The European Commission has today (Monday, July 22) approved a €105 million scheme to compensate Dutch livestock farmers for relocating their enterprises away from nature conservation areas in the Netherlands.
The commission said that the objective of the Dutch scheme is to reduce the nitrogen (N) deposition caused by farming activities in “overburdened Natura 2000 sites” in the country.
As part of the scheme, farmers would be paid for voluntarily relocating their activities from to another location in the Netherlands or in the rest of the EU.
Dutch farmers
According to the commission, the scheme, which will run until July 2029, will be open to small and medium-sized livestock farmers in the Netherlands that voluntarily relocate their breeding activities.
Farmers will be deemed eligible for compensation provided that their sites’ nitrogen deposition load amounts to at least 2.500 moles of nitrogen per year.
The direct grants to farmers will cover up to 100% of the eligible costs, including carrying out a feasibility study on relocation, costs for dismantling, removal, rebuilding, or takeover of other existing facilities.

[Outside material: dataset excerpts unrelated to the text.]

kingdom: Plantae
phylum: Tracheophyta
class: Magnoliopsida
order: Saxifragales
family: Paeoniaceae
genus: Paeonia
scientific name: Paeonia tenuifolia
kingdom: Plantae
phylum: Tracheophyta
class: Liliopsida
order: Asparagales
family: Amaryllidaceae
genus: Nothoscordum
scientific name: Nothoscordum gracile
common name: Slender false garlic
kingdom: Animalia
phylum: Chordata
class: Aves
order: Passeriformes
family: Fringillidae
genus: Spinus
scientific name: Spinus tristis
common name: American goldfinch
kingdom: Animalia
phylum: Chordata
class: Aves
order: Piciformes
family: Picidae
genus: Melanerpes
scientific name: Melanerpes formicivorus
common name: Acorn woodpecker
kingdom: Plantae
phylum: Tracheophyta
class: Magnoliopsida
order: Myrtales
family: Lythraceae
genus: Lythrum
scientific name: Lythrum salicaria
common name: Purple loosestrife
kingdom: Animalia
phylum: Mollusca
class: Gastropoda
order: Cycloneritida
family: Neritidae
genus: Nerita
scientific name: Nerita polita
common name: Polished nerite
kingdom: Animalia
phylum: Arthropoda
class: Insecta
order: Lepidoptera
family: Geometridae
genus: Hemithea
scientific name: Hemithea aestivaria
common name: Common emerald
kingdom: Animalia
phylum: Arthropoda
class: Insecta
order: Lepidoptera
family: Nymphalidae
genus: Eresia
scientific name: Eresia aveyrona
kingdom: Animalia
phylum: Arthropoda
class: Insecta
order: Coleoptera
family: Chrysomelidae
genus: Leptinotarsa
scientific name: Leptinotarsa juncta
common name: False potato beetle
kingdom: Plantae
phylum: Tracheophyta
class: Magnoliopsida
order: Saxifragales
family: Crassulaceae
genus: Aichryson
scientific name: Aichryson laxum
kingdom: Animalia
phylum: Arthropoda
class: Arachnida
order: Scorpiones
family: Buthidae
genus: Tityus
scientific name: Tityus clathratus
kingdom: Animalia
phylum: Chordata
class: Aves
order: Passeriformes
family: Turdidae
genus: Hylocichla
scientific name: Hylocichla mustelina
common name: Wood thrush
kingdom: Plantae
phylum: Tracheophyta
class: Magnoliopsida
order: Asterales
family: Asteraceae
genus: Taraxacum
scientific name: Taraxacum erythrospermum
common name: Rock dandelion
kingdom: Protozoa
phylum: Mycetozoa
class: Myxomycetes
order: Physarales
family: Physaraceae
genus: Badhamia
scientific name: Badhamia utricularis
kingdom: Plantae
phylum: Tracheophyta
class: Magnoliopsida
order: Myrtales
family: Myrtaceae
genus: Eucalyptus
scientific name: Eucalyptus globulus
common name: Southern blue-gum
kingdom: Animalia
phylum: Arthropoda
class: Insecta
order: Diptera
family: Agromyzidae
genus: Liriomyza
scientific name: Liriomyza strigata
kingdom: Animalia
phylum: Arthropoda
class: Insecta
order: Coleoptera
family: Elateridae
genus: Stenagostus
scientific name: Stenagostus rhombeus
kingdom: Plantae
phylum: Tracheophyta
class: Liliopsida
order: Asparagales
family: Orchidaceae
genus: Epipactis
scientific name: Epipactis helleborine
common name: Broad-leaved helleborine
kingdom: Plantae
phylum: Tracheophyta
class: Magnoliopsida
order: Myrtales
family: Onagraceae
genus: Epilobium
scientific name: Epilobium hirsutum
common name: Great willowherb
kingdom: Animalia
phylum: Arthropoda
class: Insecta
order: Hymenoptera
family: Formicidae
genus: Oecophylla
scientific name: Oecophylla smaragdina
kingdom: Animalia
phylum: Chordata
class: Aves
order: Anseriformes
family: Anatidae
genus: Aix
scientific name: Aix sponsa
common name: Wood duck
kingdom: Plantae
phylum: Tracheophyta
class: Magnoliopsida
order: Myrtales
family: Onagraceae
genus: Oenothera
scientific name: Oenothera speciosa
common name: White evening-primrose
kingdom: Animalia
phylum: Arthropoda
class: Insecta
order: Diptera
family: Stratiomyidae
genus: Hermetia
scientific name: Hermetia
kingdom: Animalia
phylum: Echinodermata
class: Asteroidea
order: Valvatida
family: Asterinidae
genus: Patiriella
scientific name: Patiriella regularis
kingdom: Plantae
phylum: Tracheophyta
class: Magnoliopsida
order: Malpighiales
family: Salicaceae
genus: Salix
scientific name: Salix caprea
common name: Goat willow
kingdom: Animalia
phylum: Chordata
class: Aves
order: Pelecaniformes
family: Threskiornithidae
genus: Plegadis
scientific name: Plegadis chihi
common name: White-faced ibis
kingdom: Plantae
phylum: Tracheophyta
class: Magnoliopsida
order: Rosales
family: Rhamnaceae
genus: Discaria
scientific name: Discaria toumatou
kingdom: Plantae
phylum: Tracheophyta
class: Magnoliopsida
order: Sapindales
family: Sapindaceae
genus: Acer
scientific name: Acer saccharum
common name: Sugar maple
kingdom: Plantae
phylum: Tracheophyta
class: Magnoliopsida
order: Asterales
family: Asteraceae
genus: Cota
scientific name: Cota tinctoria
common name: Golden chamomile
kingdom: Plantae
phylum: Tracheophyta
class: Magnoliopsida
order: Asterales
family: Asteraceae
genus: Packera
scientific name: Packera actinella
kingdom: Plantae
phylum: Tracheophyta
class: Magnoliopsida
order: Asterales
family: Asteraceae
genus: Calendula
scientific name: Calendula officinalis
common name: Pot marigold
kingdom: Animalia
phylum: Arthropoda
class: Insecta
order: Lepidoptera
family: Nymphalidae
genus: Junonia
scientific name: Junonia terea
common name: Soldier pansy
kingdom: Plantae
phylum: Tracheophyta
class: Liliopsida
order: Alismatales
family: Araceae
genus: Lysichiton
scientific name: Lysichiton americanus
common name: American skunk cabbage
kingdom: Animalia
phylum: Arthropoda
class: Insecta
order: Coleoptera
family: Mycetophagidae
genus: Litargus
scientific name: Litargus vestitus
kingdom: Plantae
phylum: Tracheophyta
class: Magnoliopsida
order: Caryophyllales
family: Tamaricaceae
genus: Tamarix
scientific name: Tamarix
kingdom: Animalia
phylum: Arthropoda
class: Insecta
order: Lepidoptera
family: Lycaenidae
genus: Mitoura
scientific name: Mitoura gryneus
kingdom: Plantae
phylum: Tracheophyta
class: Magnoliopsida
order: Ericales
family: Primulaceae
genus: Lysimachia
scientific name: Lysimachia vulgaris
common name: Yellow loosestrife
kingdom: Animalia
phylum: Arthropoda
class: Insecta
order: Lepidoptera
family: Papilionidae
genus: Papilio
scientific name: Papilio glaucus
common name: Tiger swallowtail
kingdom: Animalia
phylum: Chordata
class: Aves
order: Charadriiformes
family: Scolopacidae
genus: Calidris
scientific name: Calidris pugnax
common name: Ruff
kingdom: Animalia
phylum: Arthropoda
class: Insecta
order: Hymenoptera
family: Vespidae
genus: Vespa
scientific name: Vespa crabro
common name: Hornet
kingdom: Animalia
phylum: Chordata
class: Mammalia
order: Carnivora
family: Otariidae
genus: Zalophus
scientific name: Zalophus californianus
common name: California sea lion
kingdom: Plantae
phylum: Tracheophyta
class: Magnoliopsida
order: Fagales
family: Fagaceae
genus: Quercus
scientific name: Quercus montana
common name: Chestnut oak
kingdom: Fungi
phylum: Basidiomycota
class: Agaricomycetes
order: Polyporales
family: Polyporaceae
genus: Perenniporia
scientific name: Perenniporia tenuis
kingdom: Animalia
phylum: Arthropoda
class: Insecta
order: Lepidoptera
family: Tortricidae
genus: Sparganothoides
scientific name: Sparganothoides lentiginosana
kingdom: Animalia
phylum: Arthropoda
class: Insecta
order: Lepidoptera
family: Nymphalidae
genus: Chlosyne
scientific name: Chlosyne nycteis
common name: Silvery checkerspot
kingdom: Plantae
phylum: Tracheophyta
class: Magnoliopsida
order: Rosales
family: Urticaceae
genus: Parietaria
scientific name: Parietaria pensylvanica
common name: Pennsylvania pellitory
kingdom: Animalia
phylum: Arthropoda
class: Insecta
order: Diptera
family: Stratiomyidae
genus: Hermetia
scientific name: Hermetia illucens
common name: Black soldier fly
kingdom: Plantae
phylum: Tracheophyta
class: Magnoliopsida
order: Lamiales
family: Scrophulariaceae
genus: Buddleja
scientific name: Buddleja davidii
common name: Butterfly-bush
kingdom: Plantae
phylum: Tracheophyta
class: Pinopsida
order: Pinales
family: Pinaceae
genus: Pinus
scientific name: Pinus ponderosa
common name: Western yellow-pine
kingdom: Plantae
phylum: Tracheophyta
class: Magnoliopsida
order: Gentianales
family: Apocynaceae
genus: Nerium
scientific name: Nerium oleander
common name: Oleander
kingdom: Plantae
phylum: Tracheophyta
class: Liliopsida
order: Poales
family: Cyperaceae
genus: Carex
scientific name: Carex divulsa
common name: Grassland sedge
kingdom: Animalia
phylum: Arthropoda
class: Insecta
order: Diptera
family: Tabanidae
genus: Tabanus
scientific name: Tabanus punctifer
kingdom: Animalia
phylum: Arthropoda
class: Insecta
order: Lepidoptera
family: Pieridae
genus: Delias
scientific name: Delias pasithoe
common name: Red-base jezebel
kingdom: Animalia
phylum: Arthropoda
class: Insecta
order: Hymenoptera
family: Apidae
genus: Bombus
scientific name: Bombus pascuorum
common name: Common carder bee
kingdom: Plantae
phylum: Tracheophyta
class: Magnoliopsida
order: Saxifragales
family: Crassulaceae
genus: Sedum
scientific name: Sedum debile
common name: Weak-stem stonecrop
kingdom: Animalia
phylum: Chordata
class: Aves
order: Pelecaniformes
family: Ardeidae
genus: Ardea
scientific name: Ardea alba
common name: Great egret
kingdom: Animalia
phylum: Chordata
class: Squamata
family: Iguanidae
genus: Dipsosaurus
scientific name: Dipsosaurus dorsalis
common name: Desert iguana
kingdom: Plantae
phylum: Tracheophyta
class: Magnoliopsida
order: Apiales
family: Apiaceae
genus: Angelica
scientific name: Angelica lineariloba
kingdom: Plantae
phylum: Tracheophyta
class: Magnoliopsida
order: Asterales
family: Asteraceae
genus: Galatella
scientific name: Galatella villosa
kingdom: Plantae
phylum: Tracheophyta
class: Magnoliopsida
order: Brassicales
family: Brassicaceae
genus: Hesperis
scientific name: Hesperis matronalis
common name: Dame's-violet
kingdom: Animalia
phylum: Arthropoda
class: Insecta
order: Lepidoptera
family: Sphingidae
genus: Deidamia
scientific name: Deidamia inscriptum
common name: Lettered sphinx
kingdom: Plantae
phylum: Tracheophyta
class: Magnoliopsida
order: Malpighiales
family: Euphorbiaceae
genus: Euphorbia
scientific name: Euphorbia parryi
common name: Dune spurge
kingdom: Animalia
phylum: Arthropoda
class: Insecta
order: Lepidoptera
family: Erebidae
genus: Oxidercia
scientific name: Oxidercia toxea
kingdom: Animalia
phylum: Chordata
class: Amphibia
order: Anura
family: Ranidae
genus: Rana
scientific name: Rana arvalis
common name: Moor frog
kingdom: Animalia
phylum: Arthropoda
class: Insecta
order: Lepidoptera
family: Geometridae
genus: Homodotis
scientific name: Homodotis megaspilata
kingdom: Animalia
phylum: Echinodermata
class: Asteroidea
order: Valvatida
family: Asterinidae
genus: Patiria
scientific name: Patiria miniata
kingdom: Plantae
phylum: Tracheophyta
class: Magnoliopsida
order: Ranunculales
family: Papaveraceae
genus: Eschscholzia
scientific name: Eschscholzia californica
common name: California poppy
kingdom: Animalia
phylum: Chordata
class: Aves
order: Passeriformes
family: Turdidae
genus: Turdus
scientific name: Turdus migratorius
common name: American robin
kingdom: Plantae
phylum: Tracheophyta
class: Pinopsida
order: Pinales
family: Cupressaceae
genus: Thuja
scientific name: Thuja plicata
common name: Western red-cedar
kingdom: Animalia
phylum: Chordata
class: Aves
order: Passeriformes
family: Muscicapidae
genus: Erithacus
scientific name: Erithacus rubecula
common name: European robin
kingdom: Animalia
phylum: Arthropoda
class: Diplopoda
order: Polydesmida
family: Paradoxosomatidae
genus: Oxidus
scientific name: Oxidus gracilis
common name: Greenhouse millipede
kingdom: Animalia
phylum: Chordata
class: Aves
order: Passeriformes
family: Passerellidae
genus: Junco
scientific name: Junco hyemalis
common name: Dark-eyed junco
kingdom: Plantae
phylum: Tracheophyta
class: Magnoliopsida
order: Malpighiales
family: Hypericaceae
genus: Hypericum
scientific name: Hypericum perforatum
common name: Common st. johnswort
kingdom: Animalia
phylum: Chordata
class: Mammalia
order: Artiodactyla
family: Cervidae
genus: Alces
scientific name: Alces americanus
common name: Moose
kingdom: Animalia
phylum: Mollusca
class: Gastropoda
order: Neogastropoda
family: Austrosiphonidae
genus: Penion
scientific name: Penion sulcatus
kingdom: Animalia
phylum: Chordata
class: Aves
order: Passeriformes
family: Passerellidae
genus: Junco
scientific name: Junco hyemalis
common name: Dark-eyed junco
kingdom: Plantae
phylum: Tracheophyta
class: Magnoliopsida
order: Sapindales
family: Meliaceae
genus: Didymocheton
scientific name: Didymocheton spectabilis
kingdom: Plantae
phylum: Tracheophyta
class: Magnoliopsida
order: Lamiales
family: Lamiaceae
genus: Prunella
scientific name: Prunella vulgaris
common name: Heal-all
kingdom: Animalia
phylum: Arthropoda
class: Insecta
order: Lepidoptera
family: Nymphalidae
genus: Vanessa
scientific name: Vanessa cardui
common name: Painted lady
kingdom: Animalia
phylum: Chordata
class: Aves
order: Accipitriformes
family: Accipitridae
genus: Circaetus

The grant will also cover the cost of returning the abandoned site to an “environmentally satisfactory state”.
In approving the scheme under EU State Aid rules, the commission found that the scheme is “necessary and appropriate” to achieve “the sustainable and environmentally friendly development of livestock farming, while supporting the objectives of the European Green Deal”.
The commission concluded that the scheme is “proportionate, as it is limited to the minimum necessary, and will have a limited impact on competition and trade in the EU”.
Scheme
In April, the commission approved a proposal to increase the funding for two exit schemes aimed at Dutch livestock farmers.
The main objective of the LBV and LBV plus schemes, which were given the green light in May 2023, is also to reduce nitrogen deposition in “overburdened Natura 2000 protected areas”.
Under these measures livestock farmers are compensated for the voluntary definitive closure of cattle breeding sites.
The schemes are open to small and medium-sized livestock farmers in the Netherlands who permanently close farms on sites where nitrogen deposition load exceeds certain minimum levels.
Farmers who avail of the schemes, which are due to run until February 2028, must also agree that they will not start a similar breeding programme anywhere else in the Netherlands or in the European Union (EU).